━━ DOCUMENT SEGMENT ━━

I think, my problem is that for every different 'params' vector I get different 'ppts' vector, not only single value, and I don't know if solve_least_squares function can match my example.
I must calculate residual for every point. I think, my 'list' from aforementioned link should be something like this:
(ppts[i].x - dstpoints[i].x, ppts[i].y - dstpoints[i].y, ppts[i+1].x - dstpoints[i+1].x, ppts[i+1].y - dstpoints[i+1].y, etc.)
, where 'ppts' vector depends on 'params' vector and then this problem can be solved with least squares algorithm. I don't know how to create data_samples with these assumptions, because it requires dlib::input_vector for every sample, as it is shown in example: http://dlib.net/least_squares_ex.cpp.html.
Am I thinking right?
I'm doing the same thing this days. My solution is writing a Powell Class by myself. It works, but really slowly. The program takes 2 minutes in dewarping linguistics_thesis.jpg.
I don't know what cause the program running so slowly. Maybe because of the algorithm or the code has some extra loop. I'm a Chinese student and my school only have java lessons. So it is normal if you find some extra codes in my codes.
Here is my Powell class.
using namespace std;
using namespace cv;
class MyPowell
{
public:
vector<vector<double>> xi;
vector<double> pcom;
vector<double> xicom;
vector<Point2d> dstpoints;
vector<double> myparams;
vector<double> params;
vector<Point> keypoint_index;
Point2d dst_br;
Point2d dims;
int N;
int itmax;
int ncom;
int iter;
double fret, ftol;
int usingAorB;
MyPowell(vector<Point2d> &dstpoints, vector<double> ¶ms, vector<Point> &keypoint_index);
MyPowell(Point2d &dst_br, vector<double> ¶ms, Point2d & dims);
MyPowell();
double obj(vector<double> ¶ms);
void powell(vector<double> &p, vector<vector<double>> &xi, double ftol, double &fret);
double sign(double a);// , double b);
double sqr(double a);
void linmin(vector<double> &p, vector<double> &xit, int n, double &fret);
void mnbrak(double & ax, double & bx, double & cx,
double & fa, double & fb, double & fc);
double f1dim(double x);
double brent(double ax, double bx, double cx, double & xmin, double tol);
vector<double> usePowell();
void erase(vector<double>& pbar, vector<double> &prr, vector<double> &pr);
};
#include"Powell.h"

━━━
━━ EXTRACTED RECORDS ━━

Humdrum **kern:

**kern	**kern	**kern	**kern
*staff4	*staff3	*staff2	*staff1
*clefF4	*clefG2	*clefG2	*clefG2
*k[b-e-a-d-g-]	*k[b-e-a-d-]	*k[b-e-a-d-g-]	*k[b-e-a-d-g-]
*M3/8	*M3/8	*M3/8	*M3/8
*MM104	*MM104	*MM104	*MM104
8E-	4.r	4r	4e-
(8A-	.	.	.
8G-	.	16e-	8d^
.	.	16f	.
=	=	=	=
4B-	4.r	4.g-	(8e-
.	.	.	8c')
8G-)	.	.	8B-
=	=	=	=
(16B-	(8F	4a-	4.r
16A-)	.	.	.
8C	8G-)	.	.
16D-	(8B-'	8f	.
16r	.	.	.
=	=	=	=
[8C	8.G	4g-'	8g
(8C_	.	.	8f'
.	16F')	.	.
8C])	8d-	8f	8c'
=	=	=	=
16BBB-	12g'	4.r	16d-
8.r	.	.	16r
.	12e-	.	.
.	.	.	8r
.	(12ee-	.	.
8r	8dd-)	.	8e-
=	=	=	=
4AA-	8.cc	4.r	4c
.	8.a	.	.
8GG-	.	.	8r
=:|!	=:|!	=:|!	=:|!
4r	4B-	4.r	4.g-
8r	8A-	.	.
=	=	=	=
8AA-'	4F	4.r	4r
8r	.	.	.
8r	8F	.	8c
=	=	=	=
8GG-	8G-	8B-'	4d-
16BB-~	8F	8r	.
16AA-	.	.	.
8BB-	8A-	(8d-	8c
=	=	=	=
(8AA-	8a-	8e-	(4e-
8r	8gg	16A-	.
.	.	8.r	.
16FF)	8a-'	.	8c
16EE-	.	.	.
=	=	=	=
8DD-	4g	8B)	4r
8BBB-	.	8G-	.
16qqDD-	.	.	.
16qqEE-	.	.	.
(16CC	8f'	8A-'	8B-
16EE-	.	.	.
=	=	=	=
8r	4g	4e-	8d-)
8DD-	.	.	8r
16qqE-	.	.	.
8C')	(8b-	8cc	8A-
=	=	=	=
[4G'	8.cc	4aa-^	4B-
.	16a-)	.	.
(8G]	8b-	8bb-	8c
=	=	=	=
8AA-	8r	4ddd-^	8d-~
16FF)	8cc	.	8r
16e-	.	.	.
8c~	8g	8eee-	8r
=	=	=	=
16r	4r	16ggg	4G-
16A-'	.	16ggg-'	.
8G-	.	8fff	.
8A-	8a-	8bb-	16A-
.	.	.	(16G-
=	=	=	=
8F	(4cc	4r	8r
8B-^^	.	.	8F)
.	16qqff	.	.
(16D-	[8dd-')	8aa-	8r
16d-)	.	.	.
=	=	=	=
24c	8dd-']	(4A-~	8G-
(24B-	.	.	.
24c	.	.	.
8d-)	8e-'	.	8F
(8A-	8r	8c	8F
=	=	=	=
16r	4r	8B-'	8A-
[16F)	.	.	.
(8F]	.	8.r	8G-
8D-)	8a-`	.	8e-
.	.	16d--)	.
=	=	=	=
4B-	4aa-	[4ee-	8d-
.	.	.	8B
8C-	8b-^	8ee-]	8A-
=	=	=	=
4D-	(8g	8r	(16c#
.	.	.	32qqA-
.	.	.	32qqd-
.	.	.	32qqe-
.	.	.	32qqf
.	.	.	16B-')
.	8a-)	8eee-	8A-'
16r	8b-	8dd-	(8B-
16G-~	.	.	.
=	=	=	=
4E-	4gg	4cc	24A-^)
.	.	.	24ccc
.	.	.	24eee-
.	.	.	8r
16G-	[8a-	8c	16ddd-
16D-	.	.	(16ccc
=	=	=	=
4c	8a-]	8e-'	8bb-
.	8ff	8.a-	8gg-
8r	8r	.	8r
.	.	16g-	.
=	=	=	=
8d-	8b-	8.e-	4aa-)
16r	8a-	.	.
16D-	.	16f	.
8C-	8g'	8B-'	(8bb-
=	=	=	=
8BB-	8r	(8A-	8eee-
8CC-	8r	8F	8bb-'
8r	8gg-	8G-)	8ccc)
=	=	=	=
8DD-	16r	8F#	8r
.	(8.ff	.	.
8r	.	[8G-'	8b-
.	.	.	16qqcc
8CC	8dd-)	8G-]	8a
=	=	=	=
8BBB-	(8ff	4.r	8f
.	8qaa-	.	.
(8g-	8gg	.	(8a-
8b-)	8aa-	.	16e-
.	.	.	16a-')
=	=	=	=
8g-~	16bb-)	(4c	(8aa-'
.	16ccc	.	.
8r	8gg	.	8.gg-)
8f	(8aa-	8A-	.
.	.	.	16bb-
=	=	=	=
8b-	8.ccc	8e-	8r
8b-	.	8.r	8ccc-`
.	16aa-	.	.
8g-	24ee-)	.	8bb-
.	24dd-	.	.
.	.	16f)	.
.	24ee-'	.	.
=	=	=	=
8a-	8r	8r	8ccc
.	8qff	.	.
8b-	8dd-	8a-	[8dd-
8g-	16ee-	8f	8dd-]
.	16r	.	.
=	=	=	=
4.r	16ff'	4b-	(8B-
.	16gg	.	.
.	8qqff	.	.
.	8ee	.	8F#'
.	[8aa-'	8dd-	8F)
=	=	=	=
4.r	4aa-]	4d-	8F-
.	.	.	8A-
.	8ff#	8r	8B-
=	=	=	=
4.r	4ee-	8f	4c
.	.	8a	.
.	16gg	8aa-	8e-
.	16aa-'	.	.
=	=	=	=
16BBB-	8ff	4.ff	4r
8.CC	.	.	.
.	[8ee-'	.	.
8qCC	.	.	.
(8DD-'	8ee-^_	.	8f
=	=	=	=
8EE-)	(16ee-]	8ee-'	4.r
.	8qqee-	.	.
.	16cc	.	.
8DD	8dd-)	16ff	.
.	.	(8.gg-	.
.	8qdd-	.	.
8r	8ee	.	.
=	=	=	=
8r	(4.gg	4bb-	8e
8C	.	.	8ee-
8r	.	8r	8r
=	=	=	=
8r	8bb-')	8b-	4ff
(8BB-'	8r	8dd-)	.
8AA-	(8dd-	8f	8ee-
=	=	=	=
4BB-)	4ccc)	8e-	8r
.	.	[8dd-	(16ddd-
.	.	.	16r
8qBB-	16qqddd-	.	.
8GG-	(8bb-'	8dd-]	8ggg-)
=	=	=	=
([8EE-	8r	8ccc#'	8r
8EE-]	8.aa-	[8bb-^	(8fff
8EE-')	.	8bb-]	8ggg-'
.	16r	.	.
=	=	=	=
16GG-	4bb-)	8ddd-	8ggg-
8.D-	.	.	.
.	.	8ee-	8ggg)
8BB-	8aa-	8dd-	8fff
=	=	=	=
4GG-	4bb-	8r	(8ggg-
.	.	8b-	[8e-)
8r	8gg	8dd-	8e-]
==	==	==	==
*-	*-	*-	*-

━━━

EXERCISE A - According to the forum thread on least squares fitting, how long does the hand-written Powell class take to dewarp linguistics_thesis.jpg?
EXERCISE B - Please echo everything in the forum thread from "I think, my problem" down to "- dstpoints[i+1].y, etc.)".

PROBLEM SOLUTION A - 2 minutes.

PROBLEM SOLUTION B -
I think, my problem is that for every different 'params' vector I get different 'ppts' vector, not only single value, and I don't know if solve_least_squares function can match my example.
I must calculate residual for every point. I think, my 'list' from aforementioned link should be something like this:
(ppts[i].x - dstpoints[i].x, ppts[i].y - dstpoints[i].y, ppts[i+1].x - dstpoints[i+1].x, ppts[i+1].y - dstpoints[i+1].y, etc.)